> **RECORDS PROVIDED**:
-=-=-

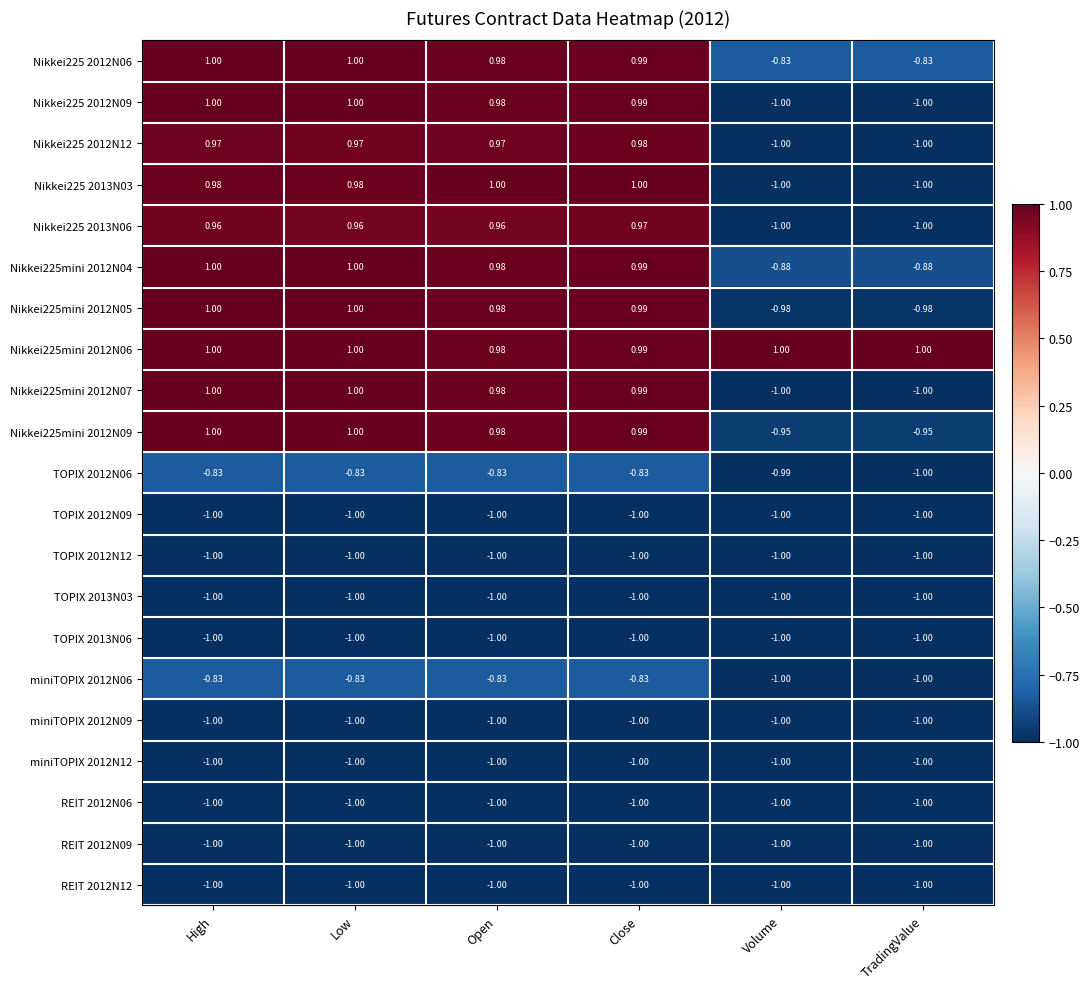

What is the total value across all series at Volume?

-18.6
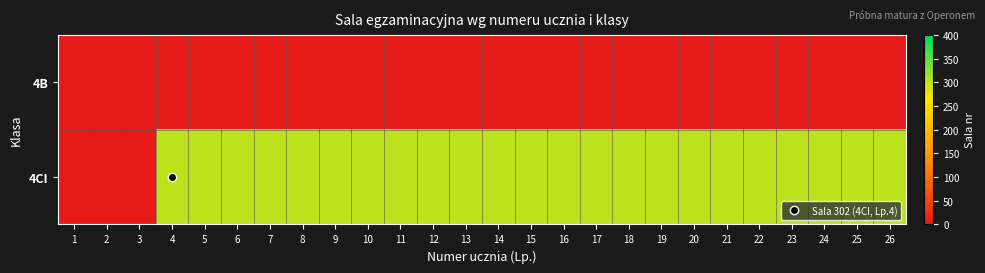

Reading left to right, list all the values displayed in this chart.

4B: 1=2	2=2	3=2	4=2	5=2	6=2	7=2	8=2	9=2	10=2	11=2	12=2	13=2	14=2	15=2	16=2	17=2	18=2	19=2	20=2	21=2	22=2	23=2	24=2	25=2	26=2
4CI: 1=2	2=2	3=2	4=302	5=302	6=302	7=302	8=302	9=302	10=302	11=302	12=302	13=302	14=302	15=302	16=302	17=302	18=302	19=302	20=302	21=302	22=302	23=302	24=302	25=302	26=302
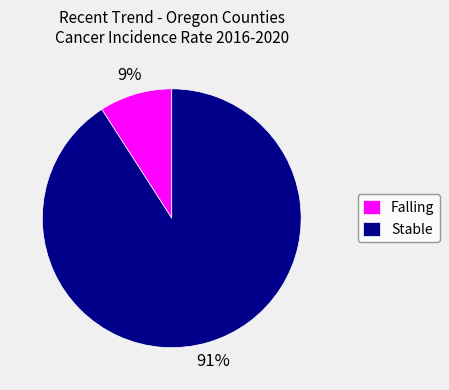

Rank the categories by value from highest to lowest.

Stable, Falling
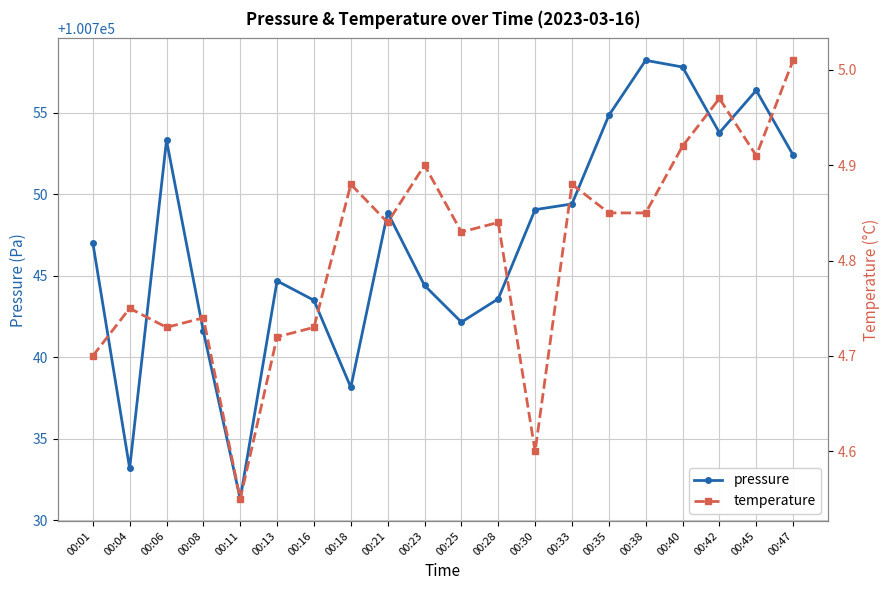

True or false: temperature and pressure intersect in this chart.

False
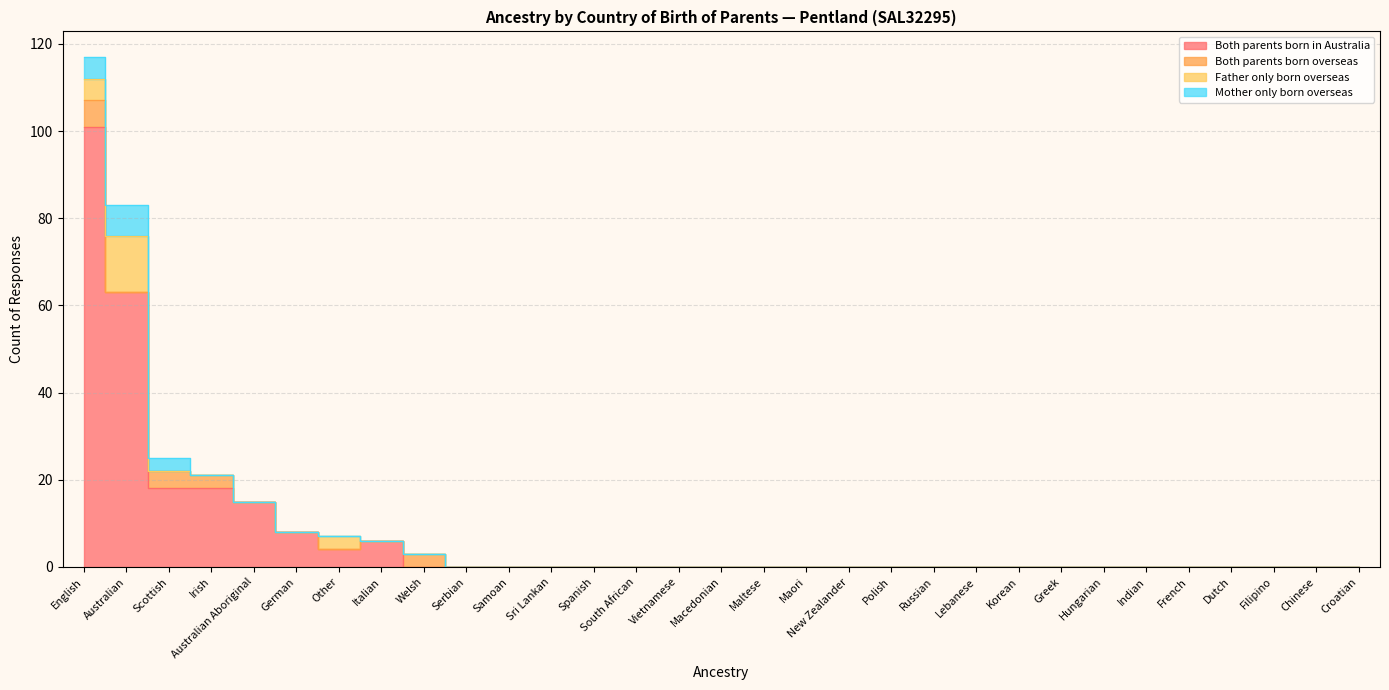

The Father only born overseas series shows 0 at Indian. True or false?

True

-=-=-

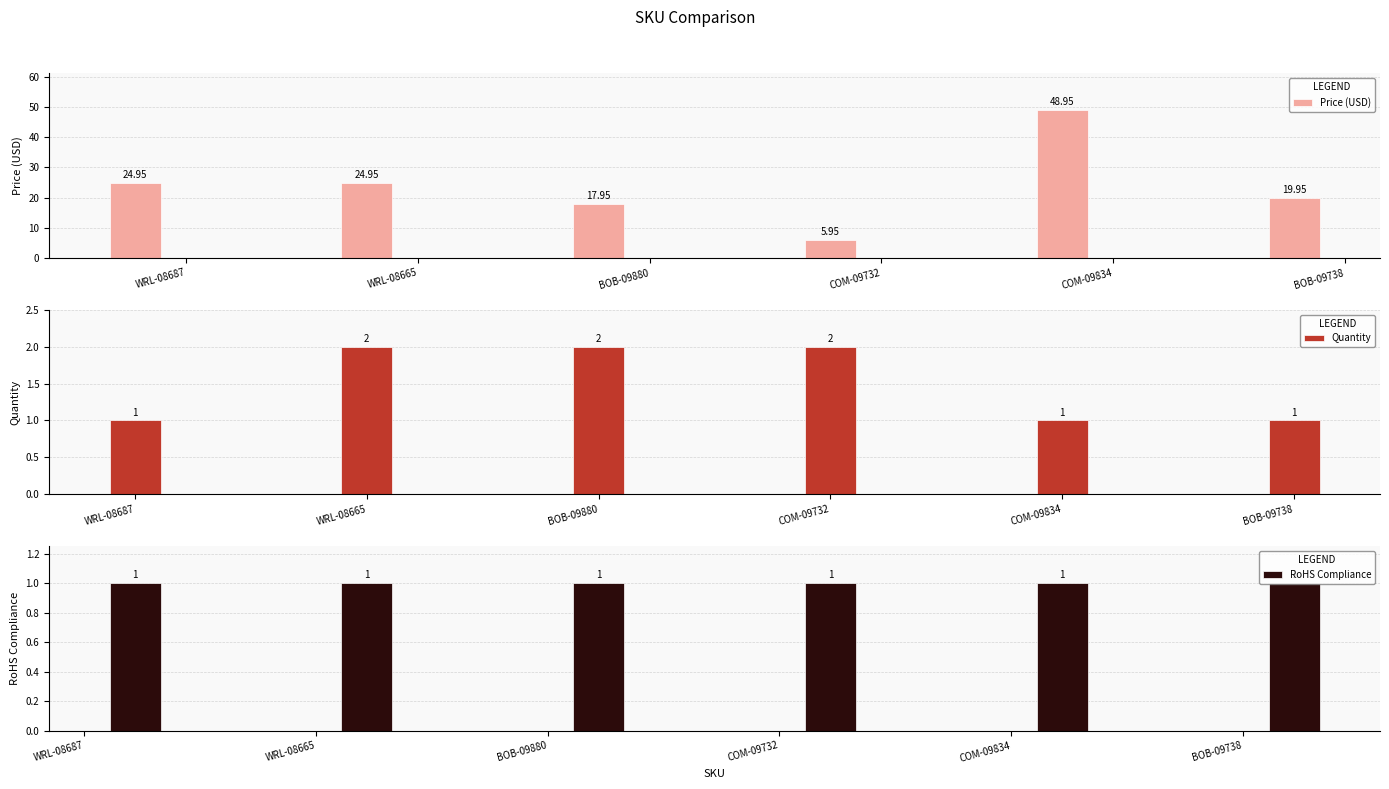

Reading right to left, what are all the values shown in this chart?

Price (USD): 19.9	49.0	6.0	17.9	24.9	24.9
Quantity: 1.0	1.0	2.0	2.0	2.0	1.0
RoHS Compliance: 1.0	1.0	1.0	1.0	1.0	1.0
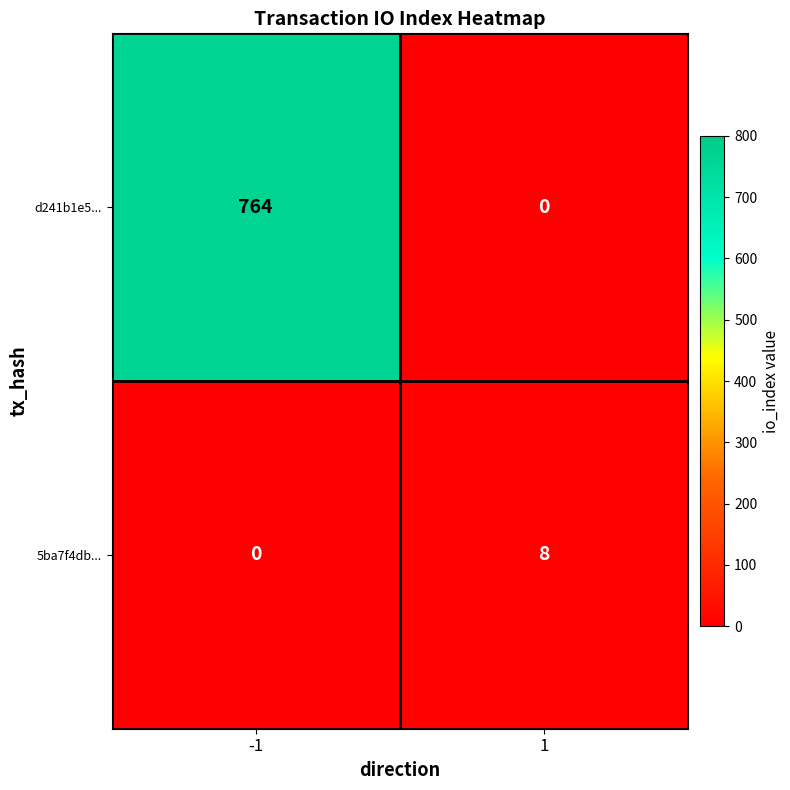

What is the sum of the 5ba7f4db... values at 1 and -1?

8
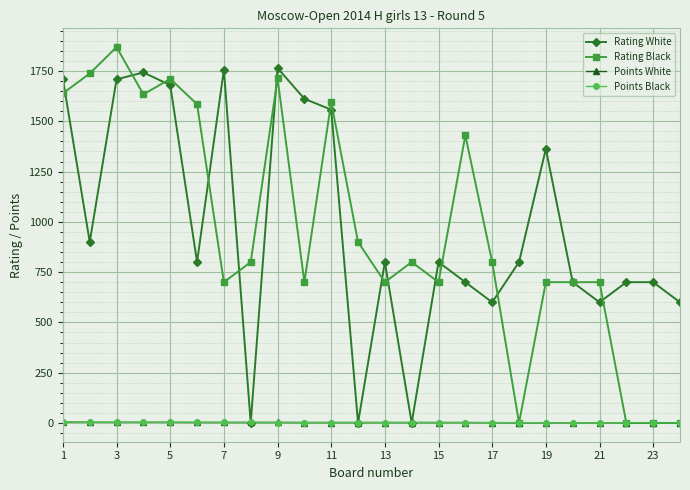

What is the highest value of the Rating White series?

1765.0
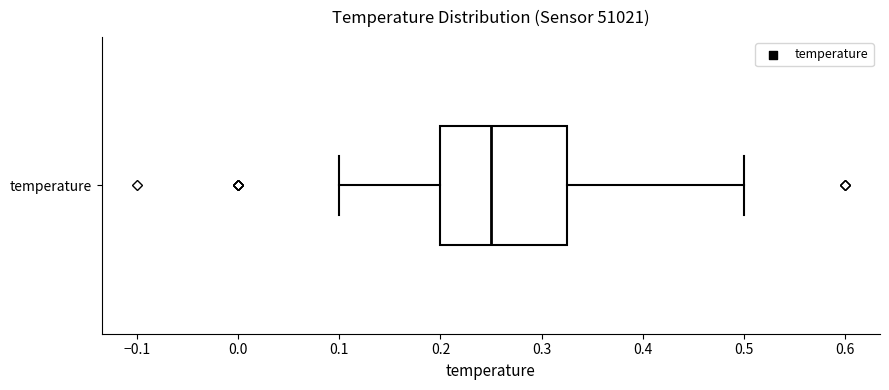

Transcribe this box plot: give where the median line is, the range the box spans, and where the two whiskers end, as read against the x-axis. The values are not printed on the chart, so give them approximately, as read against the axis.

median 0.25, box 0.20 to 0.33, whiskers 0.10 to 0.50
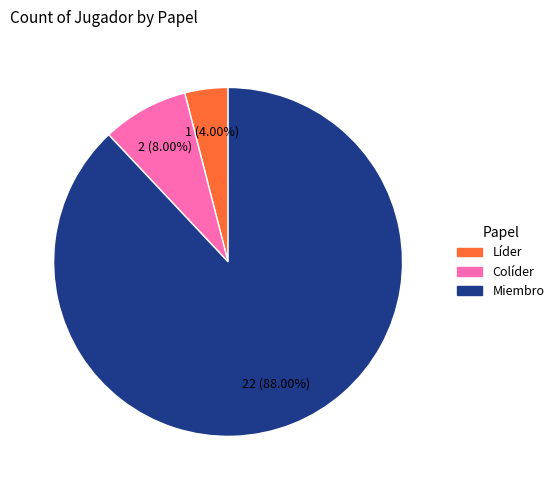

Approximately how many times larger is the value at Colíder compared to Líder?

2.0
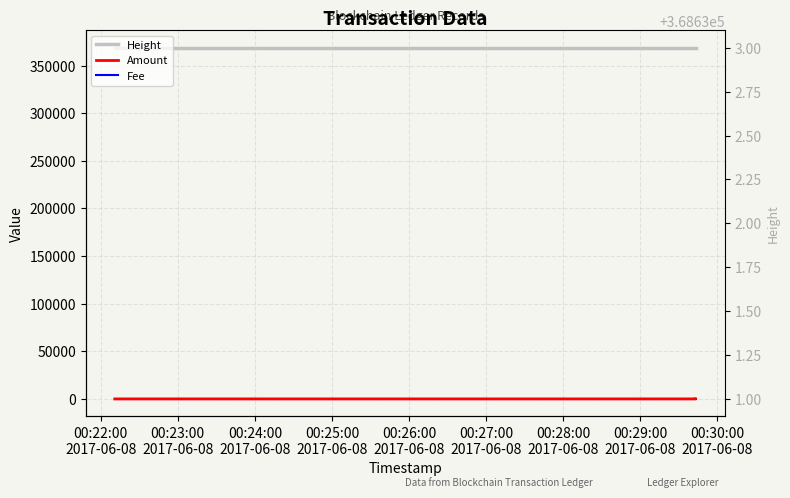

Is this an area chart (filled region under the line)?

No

-=-=-

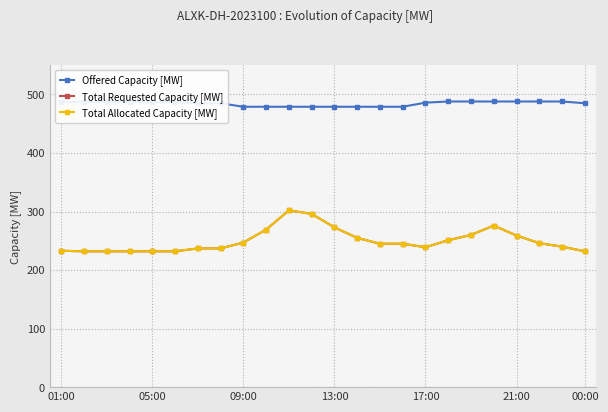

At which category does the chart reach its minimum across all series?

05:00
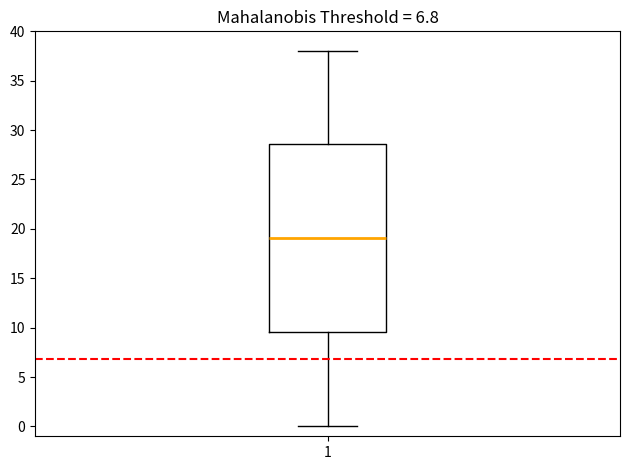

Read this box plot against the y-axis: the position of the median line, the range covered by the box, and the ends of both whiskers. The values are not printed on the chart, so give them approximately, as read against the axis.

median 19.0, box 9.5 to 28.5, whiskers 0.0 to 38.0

-=-=-

> **WHAT NEEDS TO BE DONE**: Reproduce the data above word for word, from the line with "What is the total" up to and including the line with "Rank the categories". Omit the pictures.

> **ANSWER**:
What is the total value across all series at Volume?

-18.6

Reading left to right, list all the values displayed in this chart.

4B: 1=2	2=2	3=2	4=2	5=2	6=2	7=2	8=2	9=2	10=2	11=2	12=2	13=2	14=2	15=2	16=2	17=2	18=2	19=2	20=2	21=2	22=2	23=2	24=2	25=2	26=2
4CI: 1=2	2=2	3=2	4=302	5=302	6=302	7=302	8=302	9=302	10=302	11=302	12=302	13=302	14=302	15=302	16=302	17=302	18=302	19=302	20=302	21=302	22=302	23=302	24=302	25=302	26=302

Rank the categories by value from highest to lowest.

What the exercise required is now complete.